Paul
Goble
Staunton, September 9 – Vladimir Putin
is ruling Russia in much the same way Nicholas I did two centuries ago,
Vladimir Gurvich says, an example of truth in Petr Stolypin’s supposed and
oft-quoted observation that “in Russia everything can change in a decade but nothing
will change over the course of 200 years.”
In an essay in today’s “Nezavisimaya
gazeta,” the journalist argues that “the present-day state system in Russia very
strongly recalls the regime of Nicholas I” and “sometimes the similarity is so
great that it is even difficult to believe that is possible” (ng.ru/ideas/2016-09-09/5_200years.html).
There is a certain logic in this,
Gurvich says. Both regimes came to power after periods of stormy and uncertain
change, and both “had one and the same ontological meaning, one that lies in an
attempt at the preservation of the state on a basis acceptable for the powers that
be,” regardless of its consequences for the population or the country’s future.
Both sought to promote “development
without any change in the foundations of the state.” Both believed that “everything
must be changed for the better while preserving its former status.” But neither
understood that “these two vectors are incompatible” and that their preference
for preserving the state unchanged makes progress impossible.
Both Nicholas I and Putin, having
come to power after times of troubles, saw it as their duty to restore the
pre-trouble times and thus prevent further disorder and disintegration. To that end, Nicholas I pursued the centralization
of power and established the Third Department, Russia’s original secret
service.
“The Putin regime,” Gurvich
continues, “is conducting exactly the same policy” and for the same reasons. It
has put in place a power vertical backed by the special services. Both viewed
law and the courts as for their subjects rather than for themselves, and both
were prepared to use force to suppress any challenge to their way of thinking
at home or abroad.
Nicholas I sought to solve and Putin
is trying to solve “in essence one and the same ideological task: to justify as
lawful their own way of rule “under conditions when there was and is a serious
lack of arguments and ideas,” Gurvich says.
“How all this ended [and will again end] is well known.”
The Moscow journalist points to two
other similarities between the tsar and the president. On the one hand, under
Nicholas I, Russia did make major economic gains but it was unable to escape
its backwardness. Under Putin, the same thing appeared likely because of the oil
boom, success followed by failure.
And on the other, the two rulers
have “many similarities.” Both use police and bureaucratic means to maintain
power, both “refuse to recognize their own mistakes, both devote enormous
importance to the army … and both seek to convert their country into a besieged
fortress” as the best way to mobilize its population.

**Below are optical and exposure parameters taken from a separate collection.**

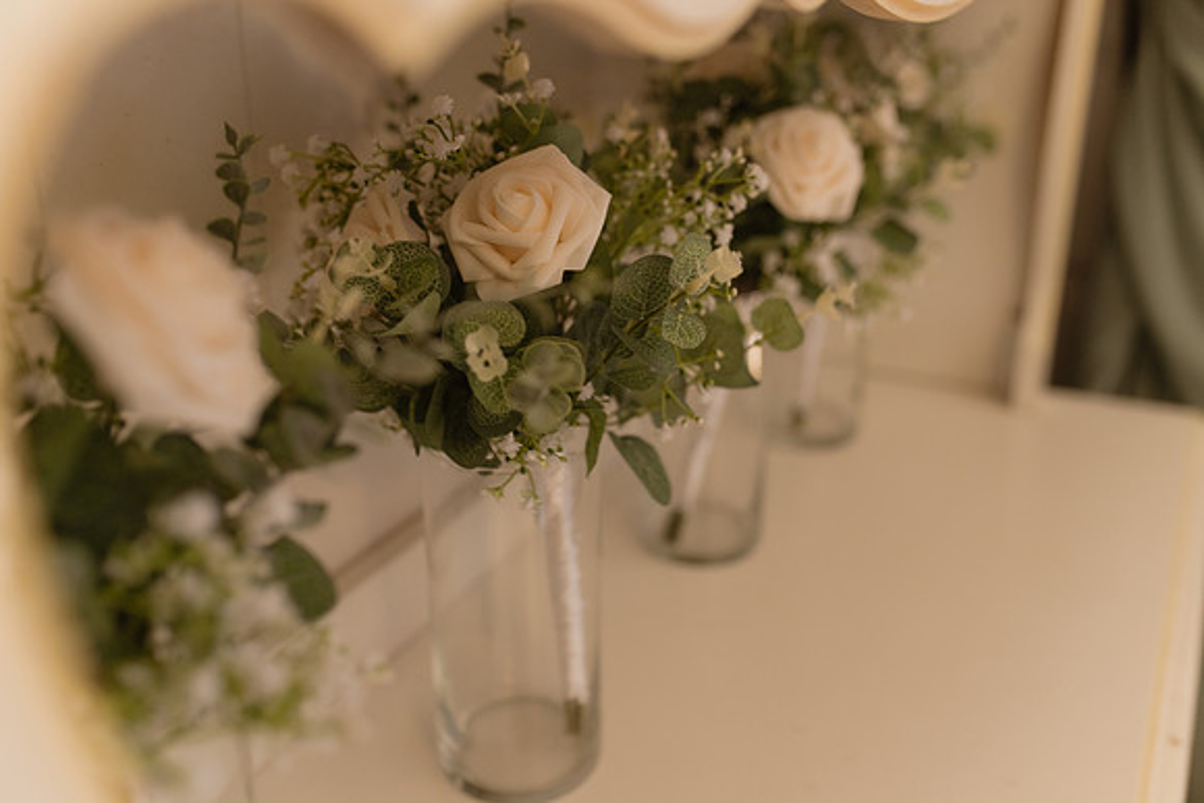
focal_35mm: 36
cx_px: 600
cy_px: 400
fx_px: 1209
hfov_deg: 52.9
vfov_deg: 36.7
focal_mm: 35
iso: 320
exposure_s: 1/125
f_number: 2.2
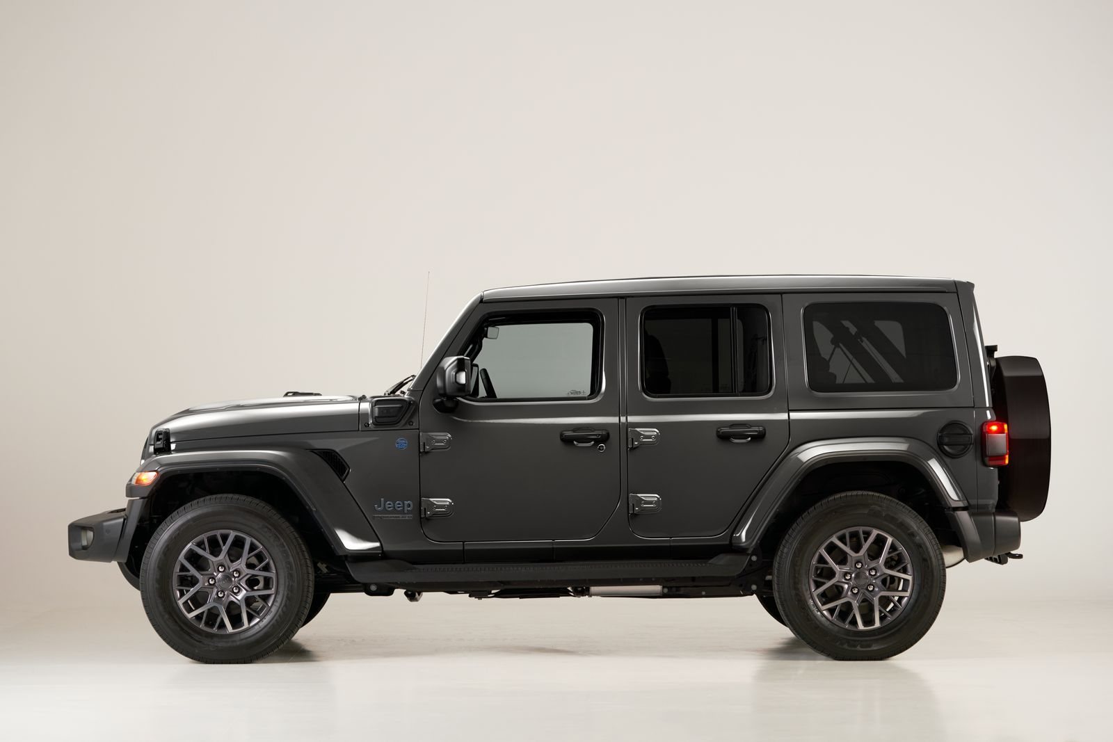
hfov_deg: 21.7
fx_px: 2906
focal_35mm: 94
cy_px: 371
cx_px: 556
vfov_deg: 14.6
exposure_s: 1/50
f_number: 4
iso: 640
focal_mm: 94
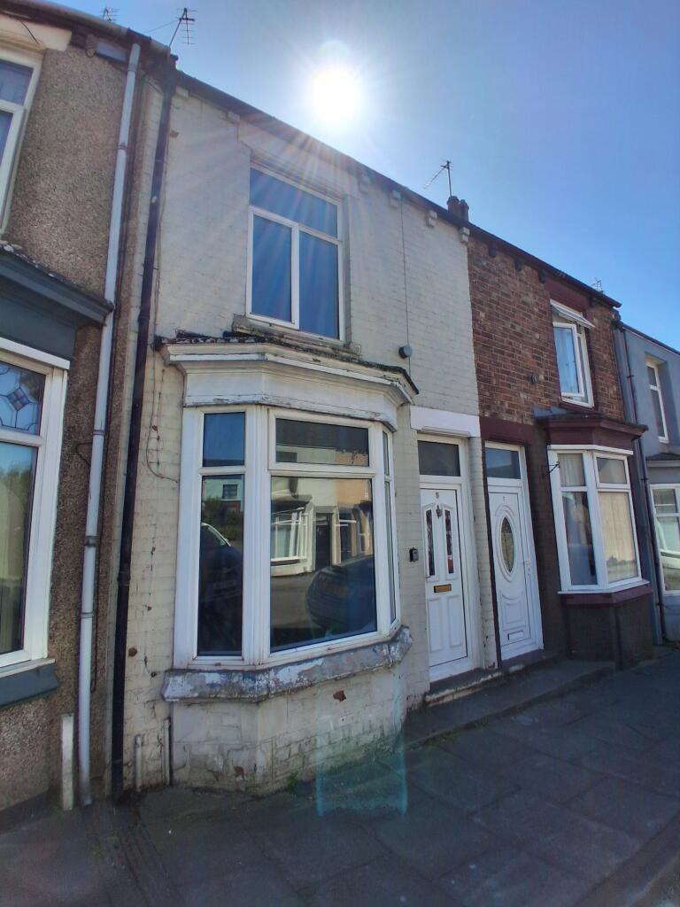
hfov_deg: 74.7
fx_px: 445
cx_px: 340
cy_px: 454
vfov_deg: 91.0
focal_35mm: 17
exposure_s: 1/2028
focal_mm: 1.4
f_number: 2.2
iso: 50
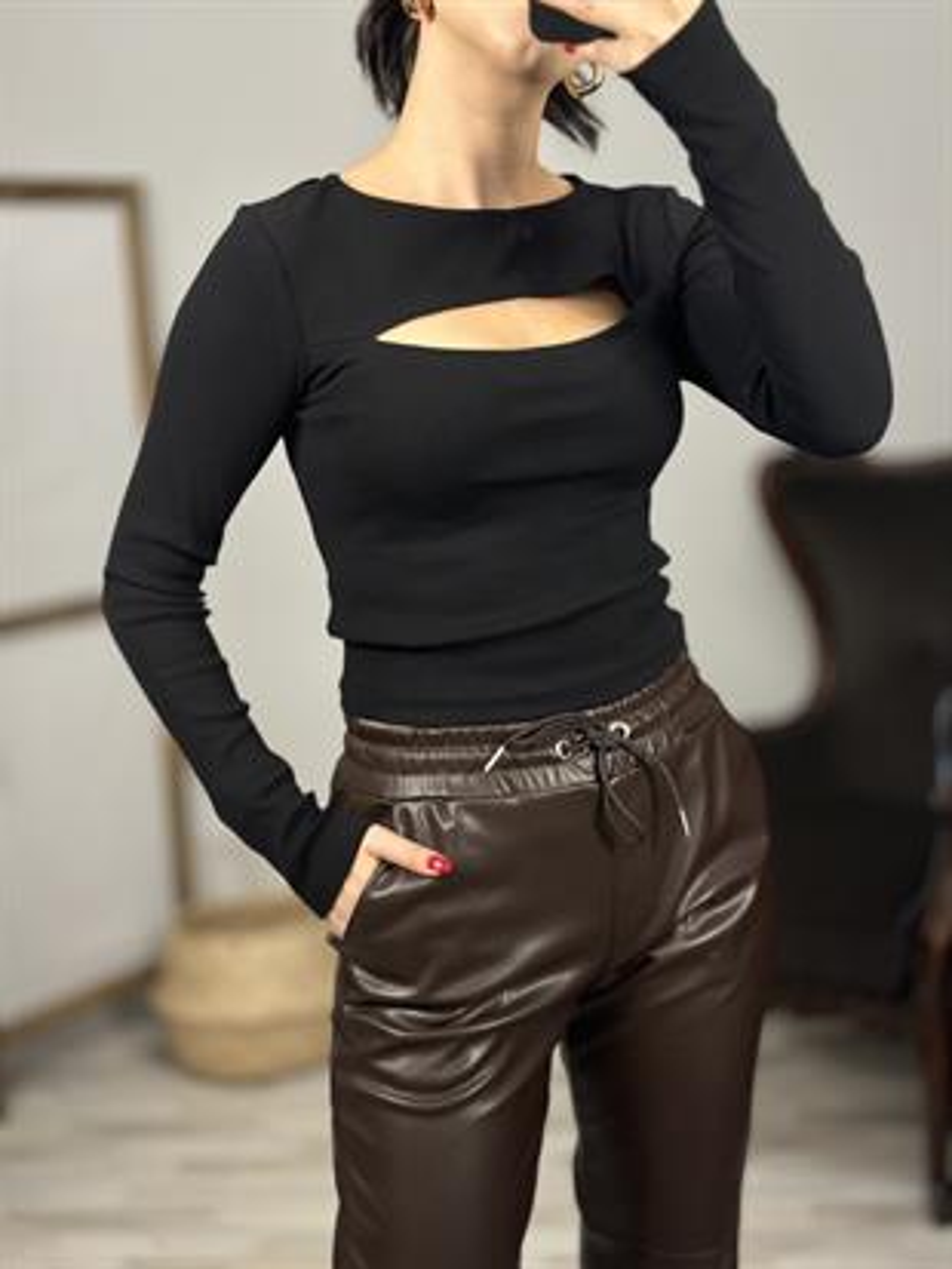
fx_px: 1759
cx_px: 476
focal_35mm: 48
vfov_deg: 39.6
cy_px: 634
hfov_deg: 30.3
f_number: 1.78
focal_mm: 6.86
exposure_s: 1/100
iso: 125
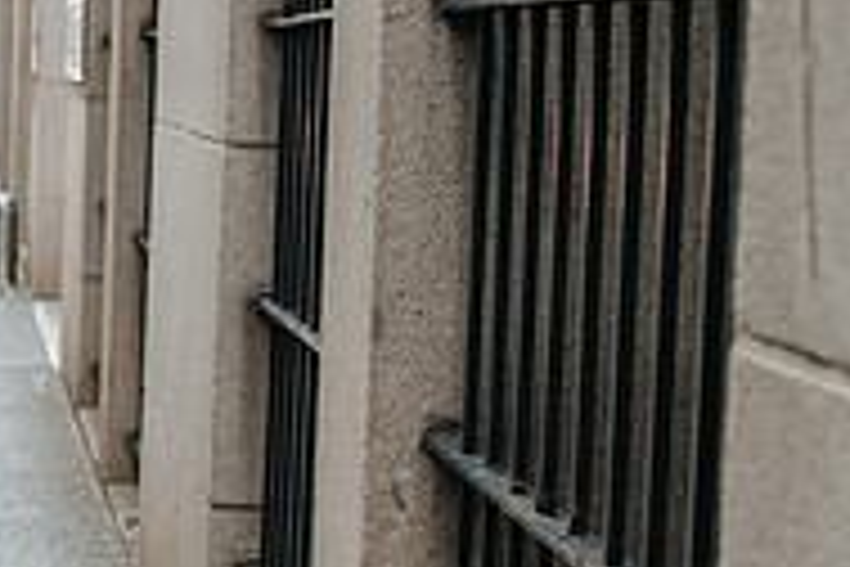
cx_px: -269
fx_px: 2691
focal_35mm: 114
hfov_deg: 16.9
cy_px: 295
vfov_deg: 12.0
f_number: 2.8
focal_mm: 35
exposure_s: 1/125
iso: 450
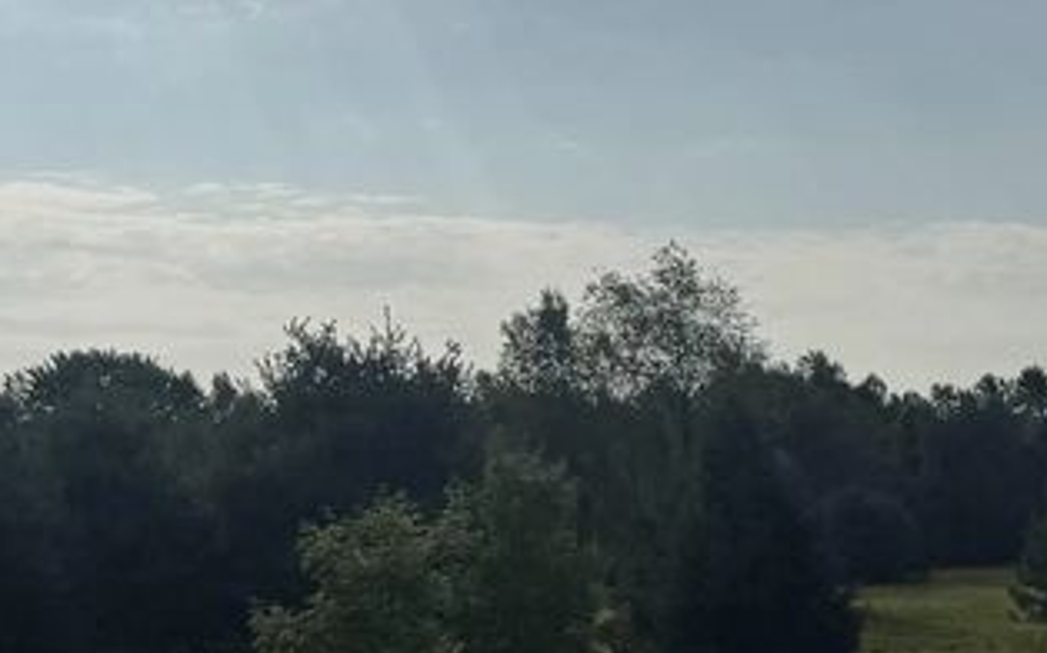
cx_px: 363
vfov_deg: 15.7
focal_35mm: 83
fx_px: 2367
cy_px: 263
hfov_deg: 24.8
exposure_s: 1/50000
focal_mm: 6.76
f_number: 1.78
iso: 80
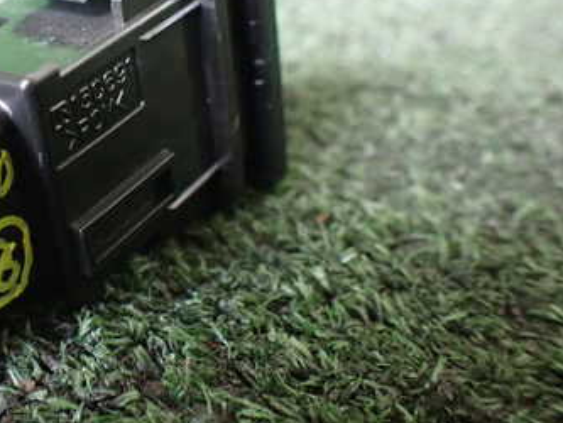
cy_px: 100
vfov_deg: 26.7
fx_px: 879
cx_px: 59
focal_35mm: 54
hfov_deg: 33.7
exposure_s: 1/80
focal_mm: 5.4
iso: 800
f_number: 2.3
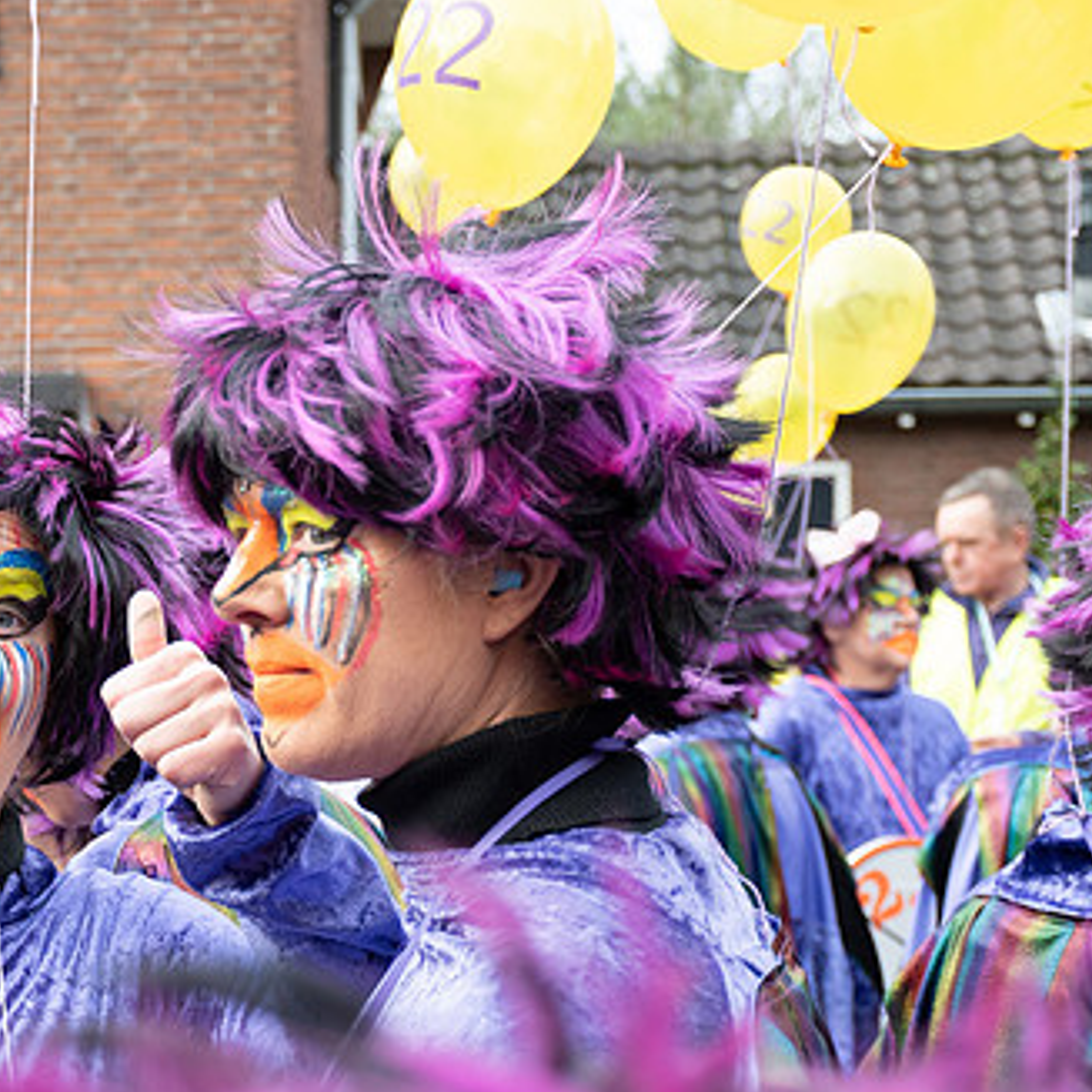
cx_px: 167
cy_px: 606
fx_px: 3069
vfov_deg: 20.2
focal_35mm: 86
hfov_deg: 19.9
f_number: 4.2
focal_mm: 38
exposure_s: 1/400
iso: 400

Gurvich then turns to the way in
which both have sought to promote official patriotism. Nicholas I used the
state to impose the so-called Uvarov trinity, “Orthodoxy, autocracy and
nationality.” But he was challenged by
Petr Chaadayev who noted that Russia had made little progress and contributed
little to the world because of that authoritarian patriotism.
And the Russian thinker famously
observed that he “did not learn to love his motherland with closed eyes, a
bowed head, and covered ears.” Such a
position, of course, has contemporary relevance, and it leads one to ask
whether one could be a German patriot at the time of Hitler, a Soviet one under
Stalin, or a Cambodian one under Pol Pot.
Obviously, many superficial things
have changed in Russia since the time of Nicholas I. But the essence has not,
and a major reason for this is that Russian rulers have sought to ensure the
dominance of the state over society and the individual, something that makes
real progress impossible.
An authoritarian state needs
obedient servants not innovators, and thus it can never have the success in the
long term that have those countries “which have been able to put the state at the
service of society and the population” and which see as the state’s task “not
domination but service and the creation of conditions for the development of
civic ties and each individual.”
Russia instead has followed what one
might call the Chinese model, Gurvich says. Its people like those of China are
capable of many inventions, but the nature of the state prevents them from
introducing them in ways that benefit society. And thus, “the Russia of
Nicholas I and the Russia of Vladimir Putin are also ill with this still
incurable ‘Chinese’ syndrome.”
One is thus compelled to ask,
Gurvich observes in conclusion, “what Russia will be like in another 200 years?”